Based on the findings, the authors developed STARWAVe, a 7-item scoring system to predict a child's risk of future hospitalization. These predictors can be easily detected by doctors and nurses during a patient's visit: 

  • Short illness (<3 days)
  • High temperature (≥37.8°C on examination or parent reported severe fever in the previous 24 hours)
  • Age <2yrs
  • Respiratory distress
  • Wheeze
  • Asthma
  • Moderate/severe vomiting in the previous 24hrs

Children who present with no more than 1 of these factors are considered very low risk for future complications.
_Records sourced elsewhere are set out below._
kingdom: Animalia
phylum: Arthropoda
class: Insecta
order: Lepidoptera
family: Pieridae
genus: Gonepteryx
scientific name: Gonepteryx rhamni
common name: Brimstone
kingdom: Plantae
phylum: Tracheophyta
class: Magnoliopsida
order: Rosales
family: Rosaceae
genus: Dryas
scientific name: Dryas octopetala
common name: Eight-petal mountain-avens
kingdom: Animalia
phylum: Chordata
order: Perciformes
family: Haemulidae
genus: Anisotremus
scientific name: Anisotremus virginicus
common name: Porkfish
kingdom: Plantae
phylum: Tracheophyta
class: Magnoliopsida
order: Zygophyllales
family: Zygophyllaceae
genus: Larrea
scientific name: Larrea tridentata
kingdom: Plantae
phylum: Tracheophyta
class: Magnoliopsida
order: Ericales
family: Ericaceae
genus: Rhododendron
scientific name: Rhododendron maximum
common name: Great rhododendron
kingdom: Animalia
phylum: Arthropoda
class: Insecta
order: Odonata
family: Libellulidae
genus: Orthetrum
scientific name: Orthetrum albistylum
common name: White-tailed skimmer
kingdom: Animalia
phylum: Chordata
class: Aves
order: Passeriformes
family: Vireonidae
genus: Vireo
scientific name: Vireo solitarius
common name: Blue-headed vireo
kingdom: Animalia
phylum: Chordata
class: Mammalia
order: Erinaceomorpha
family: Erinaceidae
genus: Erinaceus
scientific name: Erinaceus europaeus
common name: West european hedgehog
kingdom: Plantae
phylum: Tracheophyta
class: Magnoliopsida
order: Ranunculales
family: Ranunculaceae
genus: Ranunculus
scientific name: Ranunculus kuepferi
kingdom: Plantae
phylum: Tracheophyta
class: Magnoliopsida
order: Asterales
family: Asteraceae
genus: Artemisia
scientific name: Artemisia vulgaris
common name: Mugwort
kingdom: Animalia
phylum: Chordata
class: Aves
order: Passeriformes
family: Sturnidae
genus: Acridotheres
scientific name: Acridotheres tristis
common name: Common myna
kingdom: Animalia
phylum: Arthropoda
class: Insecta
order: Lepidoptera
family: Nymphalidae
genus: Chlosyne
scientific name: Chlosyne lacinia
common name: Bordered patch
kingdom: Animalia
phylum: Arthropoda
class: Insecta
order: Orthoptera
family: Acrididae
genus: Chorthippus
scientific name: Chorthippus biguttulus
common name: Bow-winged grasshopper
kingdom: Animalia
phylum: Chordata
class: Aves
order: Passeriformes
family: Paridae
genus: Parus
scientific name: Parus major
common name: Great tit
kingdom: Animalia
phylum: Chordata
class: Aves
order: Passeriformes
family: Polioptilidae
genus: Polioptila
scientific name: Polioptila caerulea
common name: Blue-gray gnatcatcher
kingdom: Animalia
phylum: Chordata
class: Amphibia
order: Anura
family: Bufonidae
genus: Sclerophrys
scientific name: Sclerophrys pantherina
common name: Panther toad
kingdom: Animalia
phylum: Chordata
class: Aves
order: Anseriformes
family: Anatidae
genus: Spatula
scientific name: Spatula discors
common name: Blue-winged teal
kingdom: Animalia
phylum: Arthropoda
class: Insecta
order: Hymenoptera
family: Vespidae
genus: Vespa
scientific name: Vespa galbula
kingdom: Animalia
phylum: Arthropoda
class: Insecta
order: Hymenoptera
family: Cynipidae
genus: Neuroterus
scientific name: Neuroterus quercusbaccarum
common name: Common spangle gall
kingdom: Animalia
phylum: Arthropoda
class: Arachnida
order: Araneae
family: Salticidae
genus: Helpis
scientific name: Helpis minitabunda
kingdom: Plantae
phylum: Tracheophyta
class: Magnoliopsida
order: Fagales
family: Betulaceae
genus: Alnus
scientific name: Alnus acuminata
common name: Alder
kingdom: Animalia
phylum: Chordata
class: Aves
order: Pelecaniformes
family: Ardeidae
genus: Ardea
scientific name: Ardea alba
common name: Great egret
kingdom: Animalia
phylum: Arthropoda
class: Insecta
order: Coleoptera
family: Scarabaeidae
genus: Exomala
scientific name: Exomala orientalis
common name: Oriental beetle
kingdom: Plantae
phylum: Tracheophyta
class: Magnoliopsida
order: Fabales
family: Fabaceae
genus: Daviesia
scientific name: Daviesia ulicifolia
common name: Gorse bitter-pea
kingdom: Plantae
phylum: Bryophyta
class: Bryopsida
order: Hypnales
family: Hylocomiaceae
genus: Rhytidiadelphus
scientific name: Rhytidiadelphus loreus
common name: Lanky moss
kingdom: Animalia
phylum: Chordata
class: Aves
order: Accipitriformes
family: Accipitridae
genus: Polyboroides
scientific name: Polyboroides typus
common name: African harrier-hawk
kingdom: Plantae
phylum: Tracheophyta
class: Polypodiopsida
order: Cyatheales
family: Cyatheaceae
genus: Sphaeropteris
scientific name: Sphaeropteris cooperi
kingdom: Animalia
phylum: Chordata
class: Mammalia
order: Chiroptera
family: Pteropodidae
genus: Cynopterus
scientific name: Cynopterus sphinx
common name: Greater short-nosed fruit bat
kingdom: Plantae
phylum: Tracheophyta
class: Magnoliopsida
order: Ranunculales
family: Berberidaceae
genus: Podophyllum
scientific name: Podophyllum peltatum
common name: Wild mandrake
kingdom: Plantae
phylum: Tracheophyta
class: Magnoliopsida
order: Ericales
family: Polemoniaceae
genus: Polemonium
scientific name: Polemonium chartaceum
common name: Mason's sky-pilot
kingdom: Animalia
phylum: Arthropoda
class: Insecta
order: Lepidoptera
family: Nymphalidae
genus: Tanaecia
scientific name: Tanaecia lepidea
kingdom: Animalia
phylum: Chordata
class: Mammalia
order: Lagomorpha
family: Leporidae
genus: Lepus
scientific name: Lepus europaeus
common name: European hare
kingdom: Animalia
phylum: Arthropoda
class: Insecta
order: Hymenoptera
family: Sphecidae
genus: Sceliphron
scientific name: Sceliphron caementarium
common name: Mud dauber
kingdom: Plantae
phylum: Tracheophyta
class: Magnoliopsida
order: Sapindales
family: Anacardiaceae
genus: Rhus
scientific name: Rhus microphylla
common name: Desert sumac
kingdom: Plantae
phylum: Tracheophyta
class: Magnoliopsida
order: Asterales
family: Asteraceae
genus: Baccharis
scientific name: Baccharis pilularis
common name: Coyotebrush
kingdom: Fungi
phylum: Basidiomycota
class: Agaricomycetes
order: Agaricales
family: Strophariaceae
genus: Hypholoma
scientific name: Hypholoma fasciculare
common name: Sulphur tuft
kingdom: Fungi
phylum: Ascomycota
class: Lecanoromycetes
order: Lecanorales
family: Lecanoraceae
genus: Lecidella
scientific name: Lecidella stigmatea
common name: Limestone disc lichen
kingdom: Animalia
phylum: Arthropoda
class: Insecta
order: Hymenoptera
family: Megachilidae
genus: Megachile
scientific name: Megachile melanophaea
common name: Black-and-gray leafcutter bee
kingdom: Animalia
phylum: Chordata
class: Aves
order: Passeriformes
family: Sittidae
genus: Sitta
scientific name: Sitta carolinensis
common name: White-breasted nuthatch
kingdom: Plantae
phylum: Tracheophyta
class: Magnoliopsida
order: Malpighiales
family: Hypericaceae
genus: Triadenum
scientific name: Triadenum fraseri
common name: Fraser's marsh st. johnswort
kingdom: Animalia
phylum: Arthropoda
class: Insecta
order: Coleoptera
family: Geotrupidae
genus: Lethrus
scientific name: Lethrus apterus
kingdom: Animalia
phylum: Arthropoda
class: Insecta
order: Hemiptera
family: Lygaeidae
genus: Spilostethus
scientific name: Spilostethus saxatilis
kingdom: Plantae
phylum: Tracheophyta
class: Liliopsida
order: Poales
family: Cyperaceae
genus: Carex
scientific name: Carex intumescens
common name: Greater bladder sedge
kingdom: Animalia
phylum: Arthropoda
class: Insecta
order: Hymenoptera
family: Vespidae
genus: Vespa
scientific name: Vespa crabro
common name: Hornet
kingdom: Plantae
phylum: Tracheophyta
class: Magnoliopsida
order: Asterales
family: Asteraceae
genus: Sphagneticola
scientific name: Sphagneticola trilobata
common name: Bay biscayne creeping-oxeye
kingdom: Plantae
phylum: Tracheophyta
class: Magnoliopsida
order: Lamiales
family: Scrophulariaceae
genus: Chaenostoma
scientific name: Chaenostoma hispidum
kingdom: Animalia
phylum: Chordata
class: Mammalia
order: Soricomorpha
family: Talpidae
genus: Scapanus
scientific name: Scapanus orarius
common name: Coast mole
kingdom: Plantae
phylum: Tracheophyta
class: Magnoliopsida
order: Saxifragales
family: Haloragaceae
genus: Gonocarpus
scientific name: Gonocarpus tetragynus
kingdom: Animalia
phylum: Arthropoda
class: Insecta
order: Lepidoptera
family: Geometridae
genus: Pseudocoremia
For normal risk children, the authors recommend a "no antibiotic or delayed antibiotic" treatment strategy as recommended by NICE. Children at high risk of hospitalization should be closely monitored for signs of deterioration and followed-up within 24 hours. 

The accuracy of STARWAVe was assessed via AUROC (area under the receiver operating characteristic curve). The new rule produced an AUROC of 0.81, indicating it should predict the risk of hospitalization with high accuracy. Although STARWAVe requires further external validation in a randomized trial setting, it can be a useful tool to help guide antibiotic prescribing decisions and potentially reduce prescribing based on "prognostic uncertainty or on nonmedical grounds," the authors noted.